My research program lies at the confluence of three areas within modern functional analysis and mathematical physics: operator algebras, harmonic analysis on quantum groups, and quantum information. In addition to the theoretical development of the individual areas, I am interested in the various interactions between them.
Motivated by representation theory and the mathematical structure of quantum mechanics, Murray and von Neumann laid the groundwork for operator algebras in the 1930's. The area blossomed into several research communities, but the common basic structure is a *-subalgebra of the algebra of bounded linear operators on a Hilbert space. This setting encapsulates infinite-dimensional spectral theory and provides a beautiful platform in which to study non-commutative generalizations of classical mathematics, including topology (C*-algebras), measure theory (von Neumann algebras), geometry (non-commutative geometry), probability (free probability) and information theory (quantum information theory).
The past decade has witnessed a burst of interactions between operator algebras and quantum information theory, including quantum error correction, entanglement distillation, entropy theory, non-local games and self-testing, entanglement in quantum field theory, and most notably, connections with, and recent negative solution to, Connes' Embedding Problem -- a major problem in operator algebras dating back to the 1970's.
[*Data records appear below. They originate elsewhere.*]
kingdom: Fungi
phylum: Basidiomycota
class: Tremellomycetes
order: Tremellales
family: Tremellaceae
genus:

My current research within this area includes holographic quantum error correction in quantum field theory, quantum no-signalling correlations, and self-testing.
Abstract harmonic analysis originated in the 1930's through the pioneering work of Pontryagin, van Kampen, and Weil, who generalized classical Fourier analysis (i.e., Fourier series, Fourier transforms, etc.) to the level of locally compact abelian groups. The primary feature of this theory is duality, where every locally compact abelian group G is assigned a dual group G^, which becomes a signifant tool in studying G and various function spaces associated to it. The attempt to generalize this duality to the non-abelian setting led to the theory of quantum groups, a mathematically rich subject at the interface between harmonic analysis, operator algebras, and mathematical physics.
My current research in this area includes operator module theoretic characterizations of quantum group approximation properties.